I am the kind of person who believes in kindness and compliments and truly making the world a better place, not only for myself, but for those people around me as well. In a world filled with criticism and judgement and rudeness, I feel compelled to spread something positive. I’ve noticed quite a bit of underlying tones and messages through social media. I guess maybe people are too cowardly to say things personally to someone so they will direct something at someone to get their attention. The unfortunate part is that usually the message isn’t one of kindness. Every time I check Facebook I see another shared post of how annoying positive quotes are. I say this. People can share whatever they want. Ask yourself this. Do you want to spread your sarcasm and insults or do you want to share something uplifting or challenging for people to examine their lives? It’s your choice. I’ve also realized this. There is a small word you can push that will eliminate any aggravation someone causes you. That little word is unfollow. I am starting to use it more and more.
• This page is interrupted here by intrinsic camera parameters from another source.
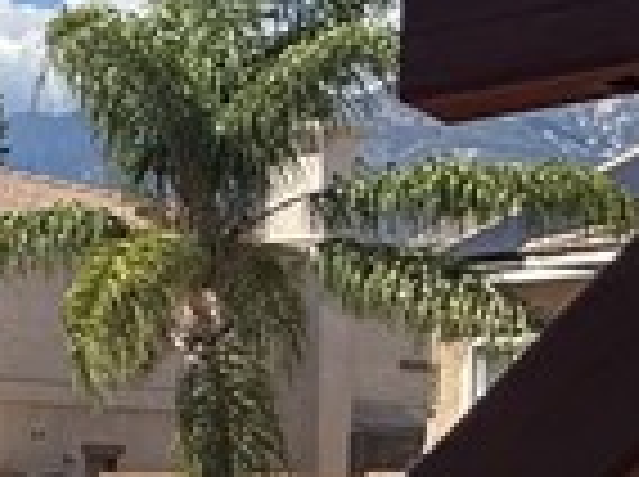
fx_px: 1861
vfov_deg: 14.4
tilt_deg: +0.5
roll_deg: -0.6
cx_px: -1422
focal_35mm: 101
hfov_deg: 10.5
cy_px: 486
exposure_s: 1/1497
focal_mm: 2.22
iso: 50
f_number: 2.2
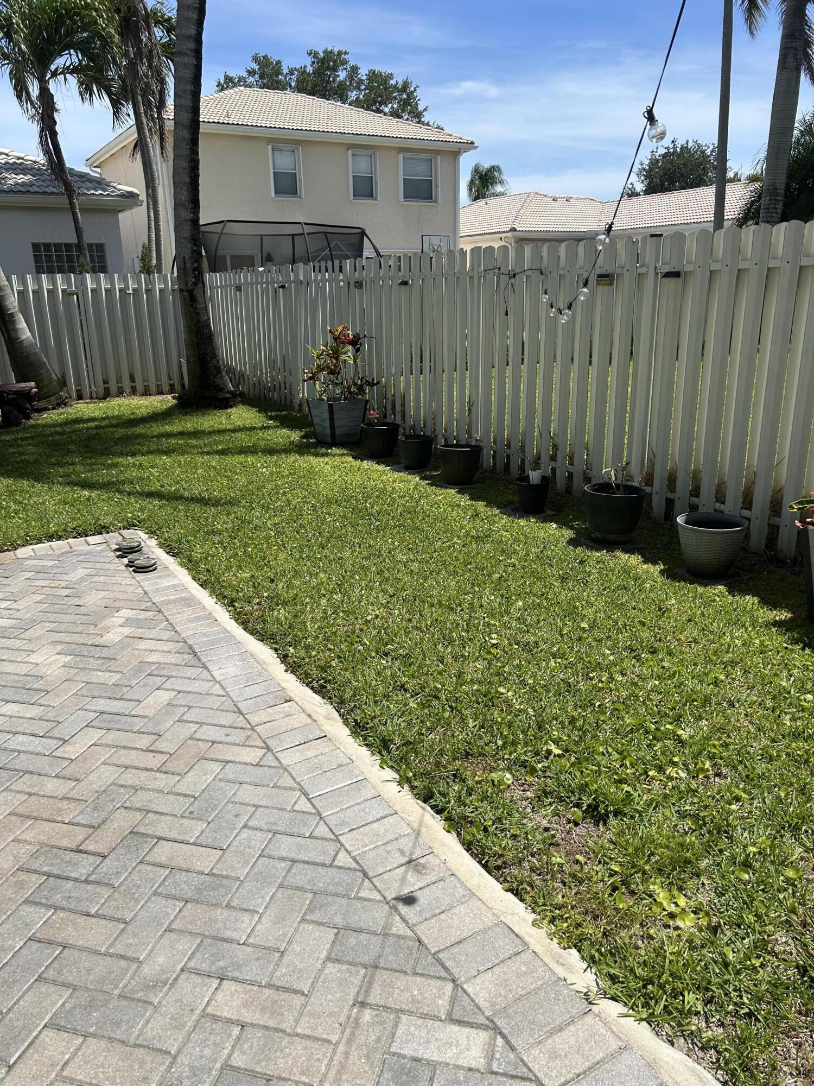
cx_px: 407
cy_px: 543
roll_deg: +1.6
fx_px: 815
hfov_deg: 53.1
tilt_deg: -16.3
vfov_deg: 67.3
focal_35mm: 26
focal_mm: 5.7
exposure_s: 1/5076
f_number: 1.5
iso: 50
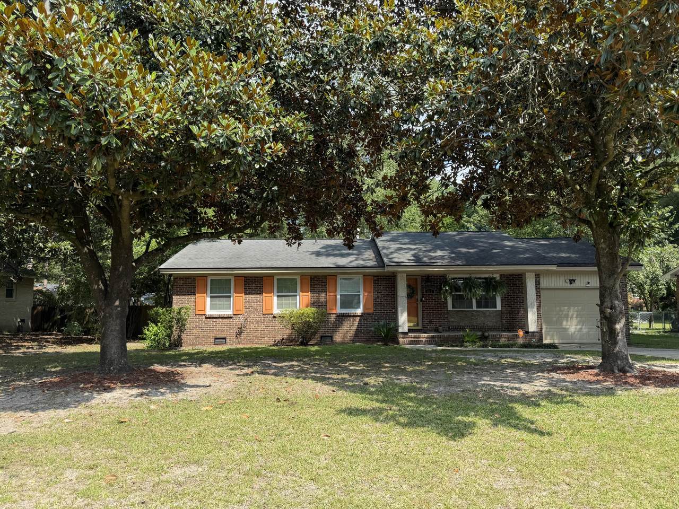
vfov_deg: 56.8
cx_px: 340
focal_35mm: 24
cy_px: 254
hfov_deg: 71.6
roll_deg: +0.2
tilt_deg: +5.8
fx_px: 471
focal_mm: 6.76
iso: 80
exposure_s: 1/1271
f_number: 1.78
For me, it is necessary and healthy to remove myself from sarcastic, negative people. I don’t need that in my life period. Any good that could come from sharing a relationship with a person like that is easily outweighed by the negativity surrounding the name. My point is this. PUSH THE BUTTON, save yourself the aggravation on either side and move on surrounding yourself with people who make you feel good. Negativity and sarcasm bring people down. Some people find it funny but I do not. So off I go to adjust my friend list to bring me to a more positive place. Does this mean I don’t like the people I unfollow. Not at all. I just don’t like their bad attitude or sense of humor. Believe me there are several and I’m not here to tell you not to be you. I just expect the same from you.

Have you noticed this as well? How do you handle it?